The circuit court correctly held that the superseding and intervening acts of Myles, his fiancée, and the police served to break any causal chain connecting the allegedly defamatory statement of the Main-Waters employee and any resulting damages. See Mellen, 377 S.C. at 281, 659 S.E.2d at 246-47. Myles initially calmly consented to being arrested and only became enraged after seeing the police detain his fiancée. Once Myles began to physically resist arrest and verbally abuse the police, the police deployed a taser to incapacitate him. Therefore, Myles's physical injuries did not proximately result from the employee's comment, but instead from Myles's own actions and those of his fiancée incidental to Myles being arrested. Furthermore, Myles provided no evidence that any of the Main-Waters employees deviated from their training in reporting the fight to the police.
Accordingly, we affirm the circuit court's grant of summary judgment to Main-Waters on the negligence cause of action.

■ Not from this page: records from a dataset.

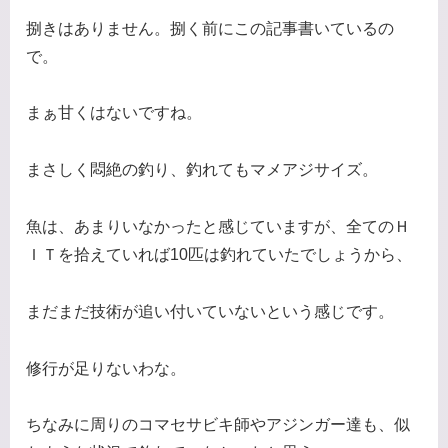
捌きはありません。捌く前にこの記事書いているの
で。
まぁ甘くはないですね。
まさしく悶絶の釣り、釣れてもマメアジサイズ。
魚は、あまりいなかったと感じていますが、全てのＨ
ＩＴを拾えていれば10匹は釣れていたでしょうから、
まだまだ技術が追い付いていないという感じです。
修行が足りないわな。
ちなみに周りのコマセサビキ師やアジンガー達も、似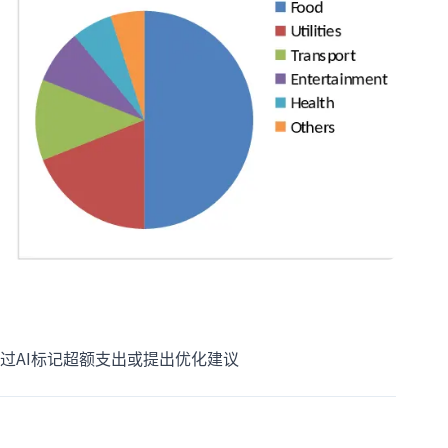
过AI标记超额支出或提出优化建议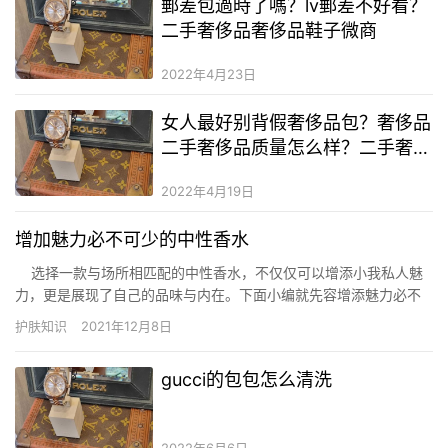
郵差包過時了嗎？lv郵差不好看？
二手奢侈品奢侈品鞋子微商
2022年4月23日
女人最好别背假奢侈品包？奢侈品
二手奢侈品质量怎么样？二手奢侈
品lv哪里的最好
2022年4月19日
增加魅力必不可少的中性香水
选择一款与场所相匹配的中性香水，不仅仅可以增添小我私人魅
力，更是展现了自己的品味与内在。下面小编就先容增添魅力必不
能少的中性香水，让你散发中性范儿的味道。 &nbs…
护肤知识
2021年12月8日
gucci的包包怎么清洗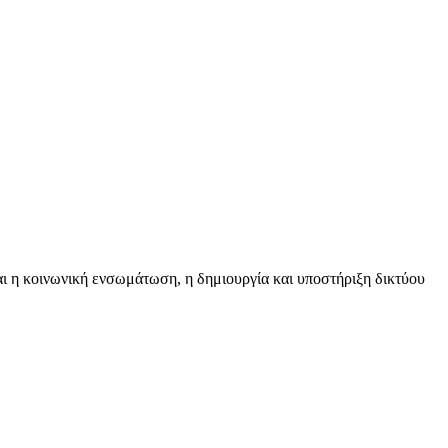
ναι η κοινωνική ενσωμάτωση, η δημιουργία και υποστήριξη δικτύου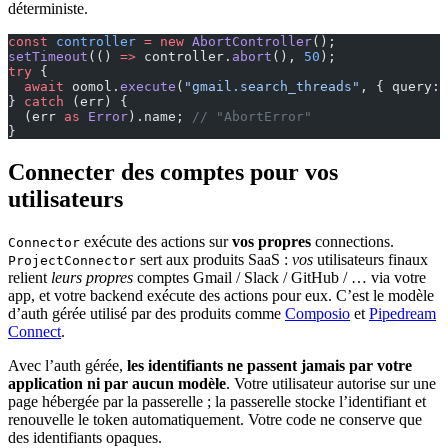
déterministe.
const
 controller
 =
 new
 AbortController
();
setTimeout
(() 
=>
 controller.
abort
(), 
50
);
try
 {
  await
 oomol.
execute
(
"gmail.search_threads"
, { query: 
} 
catch
 (err) {
  (err 
as
 Error
).name; 
// "AbortError"
}
Connecter des comptes pour vos
utilisateurs
exécute des actions sur
vos propres
connections.
Connector
sert aux produits SaaS :
vos
utilisateurs finaux
ProjectConnector
relient
leurs propres
comptes Gmail / Slack / GitHub / … via votre
app, et votre backend exécute des actions pour eux. C’est le modèle
d’auth gérée utilisé par des produits comme
Composio
et
Pipedream
Connect
.
Avec l’auth gérée,
les identifiants ne passent jamais par votre
application ni par aucun modèle
. Votre utilisateur autorise sur une
page hébergée par la passerelle ; la passerelle stocke l’identifiant et
renouvelle le token automatiquement. Votre code ne conserve que
des identifiants opaques.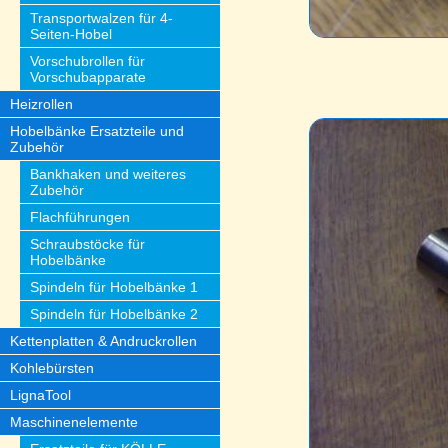
Transportwalzen für 4-
Seiten-Hobel
Vorschubrollen für
Vorschubapparate
Heizrollen
Hobelbänke Ersatzteile und
Zubehör
Bankhaken und weiteres
Zubehör
Flachführungen
Schraubstöcke für
Hobelbänke
Spindeln für Hobelbänke 1
Spindeln für Hobelbänke 2
Kettenplatten & Andruckrollen
Kohlebürsten
LignaTool
Maschinenelemente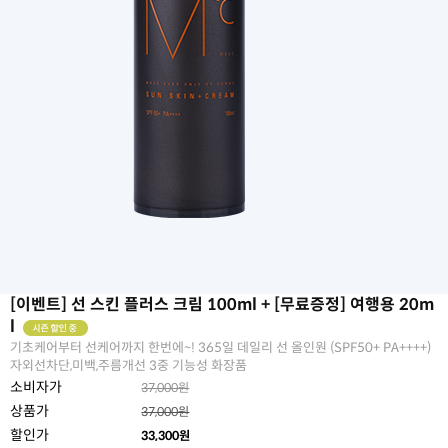
[이벤트] 선 스킨 플러스 크림 100ml + [무료증정] 여행용 20m
l
기초케어부터 선케어까지 한번에~! 365일 데일리 선 올인원 (SPF50+ PA++++)
자외선차단,미백,주름개선 3중 기능성 화장품
소비자가
37,000원
상품가
37,000원
할인가
33,300
원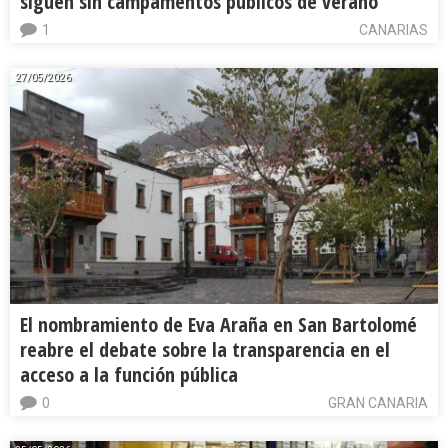
siguen sin campamentos públicos de verano
1
CANARIAS
27/05/2026
El nombramiento de Eva Araña en San Bartolomé
reabre el debate sobre la transparencia en el
acceso a la función pública
0
GRAN CANARIA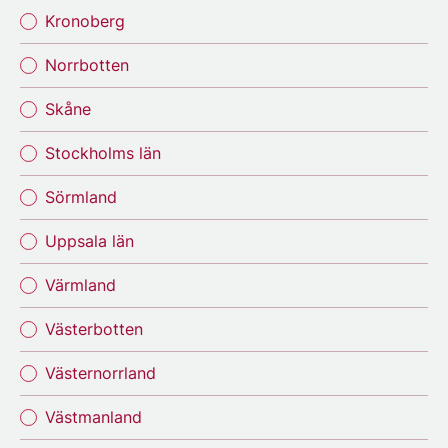
Kronoberg
Norrbotten
Skåne
Stockholms län
Sörmland
Uppsala län
Värmland
Västerbotten
Västernorrland
Västmanland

We affirm the grant of summary judgment to Main-Waters on Myles's defamation, false arrest / imprisonment, and negligence causes of action.
THOMAS, PIEPER, and GEATHERS, JJ., concur.
 We decide this case without oral argument pursuant to Rule 215, SCACR.
 Wendy Summers and James Myles were married after these events, and Summers is now Wendy Myles. We will refer to her as Summers throughout this opinion for clarity and ease of reference.
 While riding in the patrol car after his arrest, Myles told one of the arresting officers: "I grabbed [Scott], I grabbed him and threw him out of the car." Myles also admitted during his deposition testimony that he "just basically drag – drug [Scott] out the car."
 Presumably, Officer Hill transported Scott back to the McDonald's in the backseat of his patrol car. However, the record is unclear on this point.
 During the summary judgment hearing, Main-Waters' counsel noted a young woman named Constance Sweeper was probably the employee police spoke to on the evening of the incident who indicated Scott was pulled out of the Explorer by Michael and Myles. However, the police were unable to obtain a statement from Sweeper, and neither party was able to locate her in order to take her deposition.
 Officer Hill testified both Summers and Myles appeared to be intoxicated on the night of the incident.
 Myles allegedly said "it feels good" after being tased the first time, thereby inducing the officer to deploy his taser a second time in order to incapacitate Myles.
 The parties agreed to dismiss Main-Waters Enterprises Partnership, LLP, by stipulation of dismissal with prejudice on March 8, 2007, as it was a nonexistent entity.
 A May 14, 2007 circuit court order dismissed the individually named officers as parties to this action based on the fact that the officers were acting within the scope of their employment and based on the fact that there was no allegation of fraud, malice, intent to harm, or a crime of moral turpitude.